Dans le Sud de la France, du côté d’Aix-en-Provence, la PTA Apport Santé a débuté il y a deux ans environ sa transformation en DAC. A l’origine, Apport Santé, association loi 1901, était un réseau territorial de santé créé en 2000 qui a évolué vers une structure polyvalente d’information, d’orientation et de coordination pour les professionnels, tout en poursuivant ses missions de prévention et d’éducation à la santé.

En 2013 elle prend son premier virage vers l’appui aux professionnels et à leurs patients, qui se concrétise avec la loi de modernisation de notre système de santé de 2016, puisque la structure devient une PTA. « Notre territoire s’est progressivement étendu de l’ensemble des Bouches-du-Rhône (hormis le bassin de Marseille-Aubagne-La Ciotat), au Canton de Pertuis (Vaucluse), puis aux Alpes-de-Haute-Provence », explique le Dr Céline Orhond, directrice d’Apport Santé.

En 2018 et 2019, la PTA intègre dans son fonctionnement deux MAIA. Parallèlement à ces intégrations, Apport Santé commence sa transformation en DAC en développant des collaborations avec d’autres structures du territoire : quatre autres MAIA, deux services d’appui en gérontologie et neuf CLIC. L’ensemble de ces acteurs travaillent à l’harmonisation de leur pratique.

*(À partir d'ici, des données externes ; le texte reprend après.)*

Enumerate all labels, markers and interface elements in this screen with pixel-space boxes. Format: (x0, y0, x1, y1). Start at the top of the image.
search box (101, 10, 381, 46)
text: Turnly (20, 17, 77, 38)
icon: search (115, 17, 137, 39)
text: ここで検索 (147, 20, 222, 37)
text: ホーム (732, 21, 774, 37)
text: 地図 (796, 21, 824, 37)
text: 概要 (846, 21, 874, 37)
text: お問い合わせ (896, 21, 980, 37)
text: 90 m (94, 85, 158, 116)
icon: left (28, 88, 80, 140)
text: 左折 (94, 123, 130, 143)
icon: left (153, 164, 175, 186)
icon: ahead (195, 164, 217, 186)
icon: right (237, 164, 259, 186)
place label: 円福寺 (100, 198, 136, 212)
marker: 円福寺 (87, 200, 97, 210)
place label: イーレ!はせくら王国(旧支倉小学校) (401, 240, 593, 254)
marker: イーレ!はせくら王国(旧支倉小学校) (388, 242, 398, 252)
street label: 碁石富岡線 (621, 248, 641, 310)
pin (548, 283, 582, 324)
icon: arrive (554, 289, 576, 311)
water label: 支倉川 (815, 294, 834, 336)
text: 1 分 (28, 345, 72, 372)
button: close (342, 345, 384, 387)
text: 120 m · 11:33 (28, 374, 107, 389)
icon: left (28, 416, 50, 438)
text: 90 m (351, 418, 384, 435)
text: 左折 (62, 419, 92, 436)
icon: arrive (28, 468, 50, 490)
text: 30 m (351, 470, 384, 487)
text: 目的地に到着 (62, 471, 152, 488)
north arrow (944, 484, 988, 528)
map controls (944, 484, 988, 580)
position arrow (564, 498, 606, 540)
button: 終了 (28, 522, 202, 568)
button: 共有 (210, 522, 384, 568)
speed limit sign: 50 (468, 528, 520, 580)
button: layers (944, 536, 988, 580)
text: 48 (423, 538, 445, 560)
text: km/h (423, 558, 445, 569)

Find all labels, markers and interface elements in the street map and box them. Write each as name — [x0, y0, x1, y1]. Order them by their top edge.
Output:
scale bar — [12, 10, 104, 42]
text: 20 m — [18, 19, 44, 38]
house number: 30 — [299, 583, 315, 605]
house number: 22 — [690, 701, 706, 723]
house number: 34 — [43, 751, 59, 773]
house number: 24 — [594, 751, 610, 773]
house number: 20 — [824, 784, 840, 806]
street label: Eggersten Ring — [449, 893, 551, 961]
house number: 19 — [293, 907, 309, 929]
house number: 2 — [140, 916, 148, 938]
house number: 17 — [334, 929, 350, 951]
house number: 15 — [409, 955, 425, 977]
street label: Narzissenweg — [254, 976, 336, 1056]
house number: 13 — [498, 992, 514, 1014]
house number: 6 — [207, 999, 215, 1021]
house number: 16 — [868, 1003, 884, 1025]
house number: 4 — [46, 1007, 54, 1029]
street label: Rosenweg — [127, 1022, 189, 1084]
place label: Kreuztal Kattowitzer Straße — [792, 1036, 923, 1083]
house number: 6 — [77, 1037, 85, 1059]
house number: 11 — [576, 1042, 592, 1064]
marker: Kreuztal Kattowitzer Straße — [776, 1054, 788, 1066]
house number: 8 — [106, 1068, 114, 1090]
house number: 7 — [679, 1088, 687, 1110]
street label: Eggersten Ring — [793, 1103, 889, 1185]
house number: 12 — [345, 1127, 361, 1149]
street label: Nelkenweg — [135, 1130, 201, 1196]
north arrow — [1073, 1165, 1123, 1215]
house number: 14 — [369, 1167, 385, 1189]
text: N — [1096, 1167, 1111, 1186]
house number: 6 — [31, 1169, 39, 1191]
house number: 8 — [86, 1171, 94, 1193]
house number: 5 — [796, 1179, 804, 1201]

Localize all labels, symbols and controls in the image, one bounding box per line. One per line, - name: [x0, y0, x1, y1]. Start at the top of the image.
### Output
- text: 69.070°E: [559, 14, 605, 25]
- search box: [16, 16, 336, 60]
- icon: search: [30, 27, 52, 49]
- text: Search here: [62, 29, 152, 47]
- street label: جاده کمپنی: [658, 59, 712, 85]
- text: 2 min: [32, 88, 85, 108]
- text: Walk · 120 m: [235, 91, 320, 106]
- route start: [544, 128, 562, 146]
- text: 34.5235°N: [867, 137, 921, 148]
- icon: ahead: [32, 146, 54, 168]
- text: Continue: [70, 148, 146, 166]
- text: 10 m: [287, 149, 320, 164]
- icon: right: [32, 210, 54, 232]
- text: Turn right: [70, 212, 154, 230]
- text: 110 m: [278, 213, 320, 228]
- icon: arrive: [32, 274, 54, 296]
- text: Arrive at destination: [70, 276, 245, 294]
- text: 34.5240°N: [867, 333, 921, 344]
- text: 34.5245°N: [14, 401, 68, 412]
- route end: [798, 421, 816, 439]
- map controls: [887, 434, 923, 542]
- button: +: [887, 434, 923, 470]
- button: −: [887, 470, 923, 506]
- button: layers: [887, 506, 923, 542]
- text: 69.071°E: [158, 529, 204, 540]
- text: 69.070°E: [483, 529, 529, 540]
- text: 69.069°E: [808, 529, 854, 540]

« Nous avons déjà formalisé des process communs d’interpellation et de collaboration, indique Roselyne Guidetti, chargée de partenariat de la PTA. Nous avons les mêmes pratiques de prise en charge et des outils communs de partage d’information. »

Un outil au service des professionnels libéraux

« Notre organisation en DAC est au service des professionnels de santé de ville, que ce soit les médecins, les pharmaciens ou les infirmières, mais aussi les professionnels du social et du médico-social », indique le Dr Orhond, précisant que la structure coordonne les situations complexes de maintiens à domicile et les sorties d’hospitalisation.

Le principe est celui d’un numéro unique, accessible en continu de 8h à 19h du lundi au vendredi, offrant une porte d’entrée aux libéraux qui ont un besoin. « Ils appellent le DAC uniquement lorsqu’ils ne savent pas vers qui s’orienter ou qu’ils ont besoin d’un appui », précise le Dr Orhond. Ce sont des infirmiers et des assistants de service social coordinateurs qui décrochent et effectuent une évaluation multidimensionnelle des besoins avec le professionnel de santé appelant.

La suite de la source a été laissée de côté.